## What is needed
Could you copy the records below exactly, keeping none of the images?

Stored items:
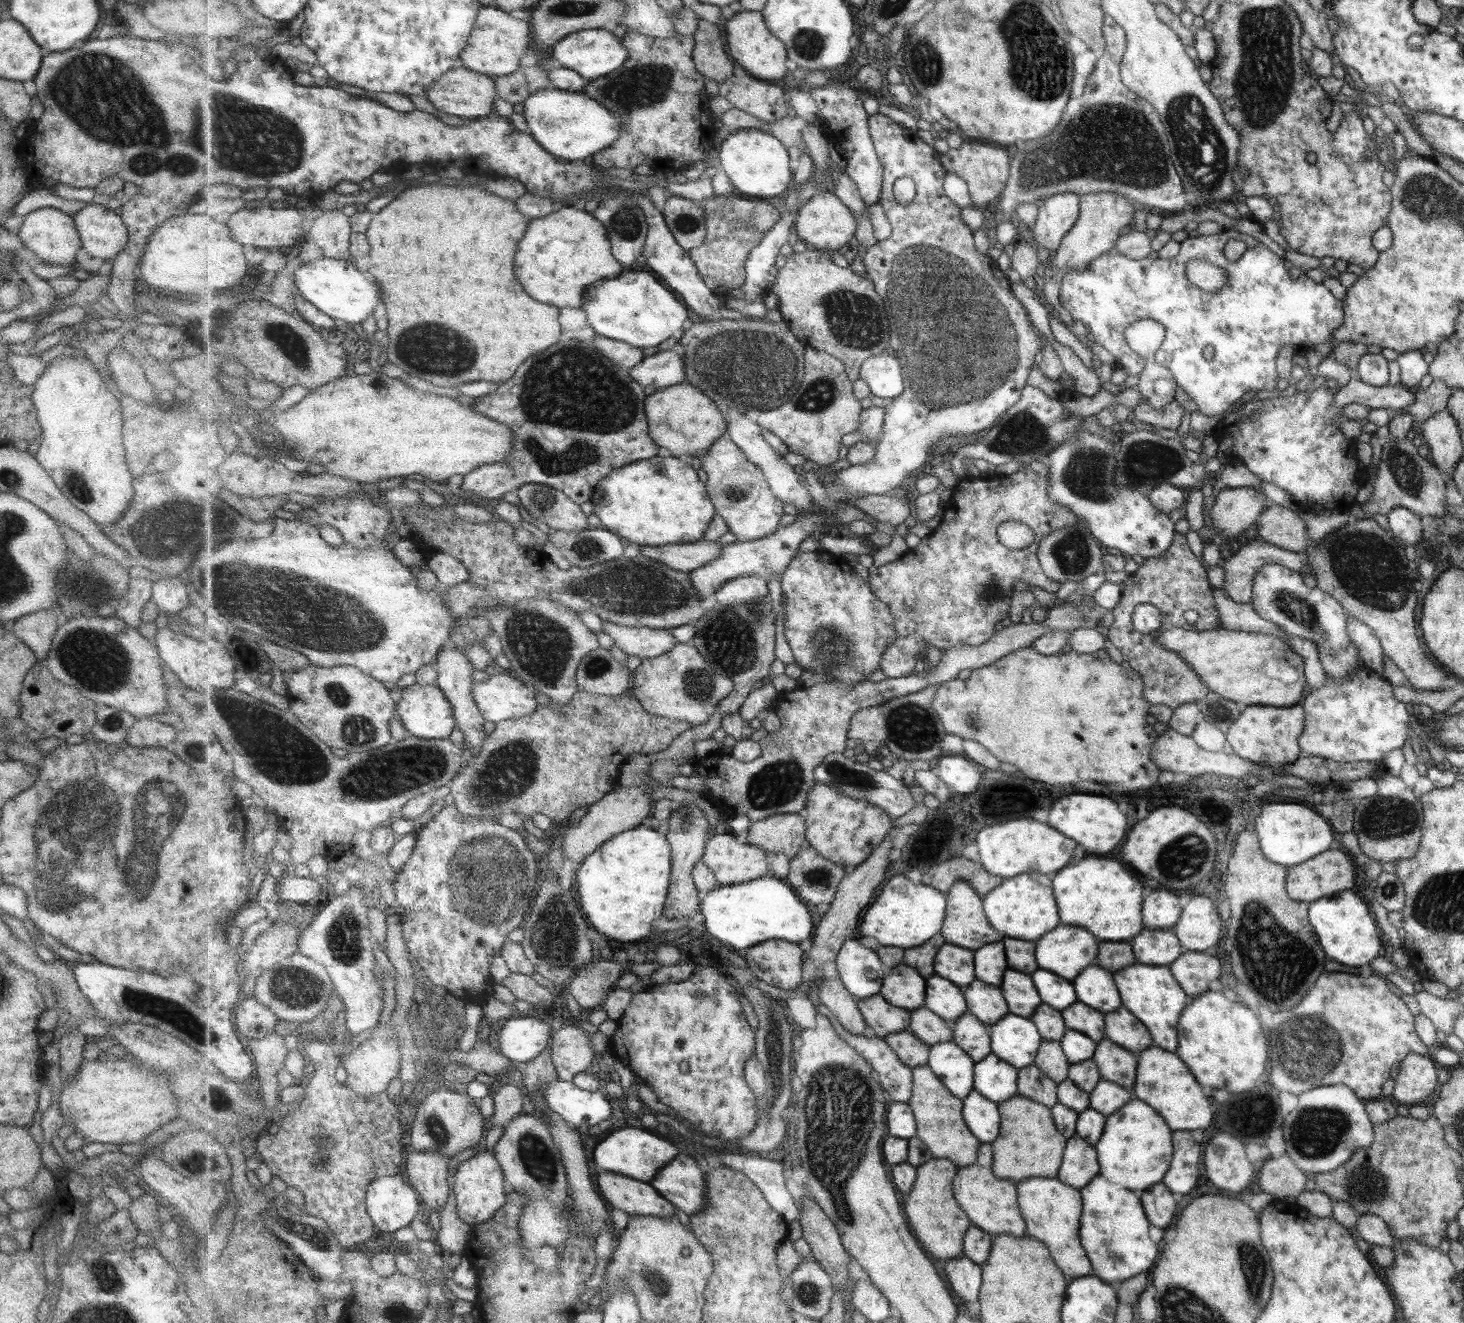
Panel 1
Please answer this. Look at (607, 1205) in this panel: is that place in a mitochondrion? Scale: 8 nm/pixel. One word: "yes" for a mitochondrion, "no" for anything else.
no

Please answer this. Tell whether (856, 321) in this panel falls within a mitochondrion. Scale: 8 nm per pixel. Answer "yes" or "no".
yes

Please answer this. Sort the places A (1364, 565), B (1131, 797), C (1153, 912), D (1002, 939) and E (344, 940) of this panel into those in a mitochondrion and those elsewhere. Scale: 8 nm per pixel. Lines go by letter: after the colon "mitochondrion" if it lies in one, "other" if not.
A: mitochondrion
B: other
C: other
D: other
E: mitochondrion

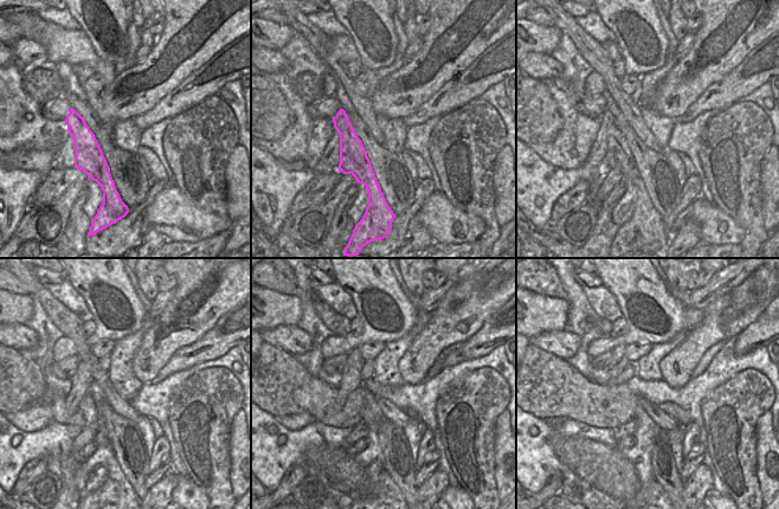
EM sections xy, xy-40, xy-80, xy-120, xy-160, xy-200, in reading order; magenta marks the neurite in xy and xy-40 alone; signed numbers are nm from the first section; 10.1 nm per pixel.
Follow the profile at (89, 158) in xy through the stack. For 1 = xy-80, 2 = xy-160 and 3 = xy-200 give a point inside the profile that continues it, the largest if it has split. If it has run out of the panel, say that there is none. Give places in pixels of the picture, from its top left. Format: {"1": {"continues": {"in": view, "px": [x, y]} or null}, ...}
{"1": {"continues": {"in": "xy-80", "px": [645, 226]}}, "2": {"continues": {"in": "xy-160", "px": [386, 498]}}, "3": {"continues": {"in": "xy-200", "px": [657, 498]}}}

## Expected output
Panel 1
Please answer this. Look at (607, 1205) in this panel: is that place in a mitochondrion? Scale: 8 nm/pixel. One word: "yes" for a mitochondrion, "no" for anything else.
no

Please answer this. Tell whether (856, 321) in this panel falls within a mitochondrion. Scale: 8 nm per pixel. Answer "yes" or "no".
yes

Please answer this. Sort the places A (1364, 565), B (1131, 797), C (1153, 912), D (1002, 939) and E (344, 940) of this panel into those in a mitochondrion and those elsewhere. Scale: 8 nm per pixel. Lines go by letter: after the colon "mitochondrion" if it lies in one, "other" if not.
A: mitochondrion
B: other
C: other
D: other
E: mitochondrion

EM sections xy, xy-40, xy-80, xy-120, xy-160, xy-200, in reading order; magenta marks the neurite in xy and xy-40 alone; signed numbers are nm from the first section; 10.1 nm per pixel.
Follow the profile at (89, 158) in xy through the stack. For 1 = xy-80, 2 = xy-160 and 3 = xy-200 give a point inside the profile that continues it, the largest if it has split. If it has run out of the panel, say that there is none. Give places in pixels of the picture, from its top left. Format: {"1": {"continues": {"in": view, "px": [x, y]} or null}, ...}
{"1": {"continues": {"in": "xy-80", "px": [645, 226]}}, "2": {"continues": {"in": "xy-160", "px": [386, 498]}}, "3": {"continues": {"in": "xy-200", "px": [657, 498]}}}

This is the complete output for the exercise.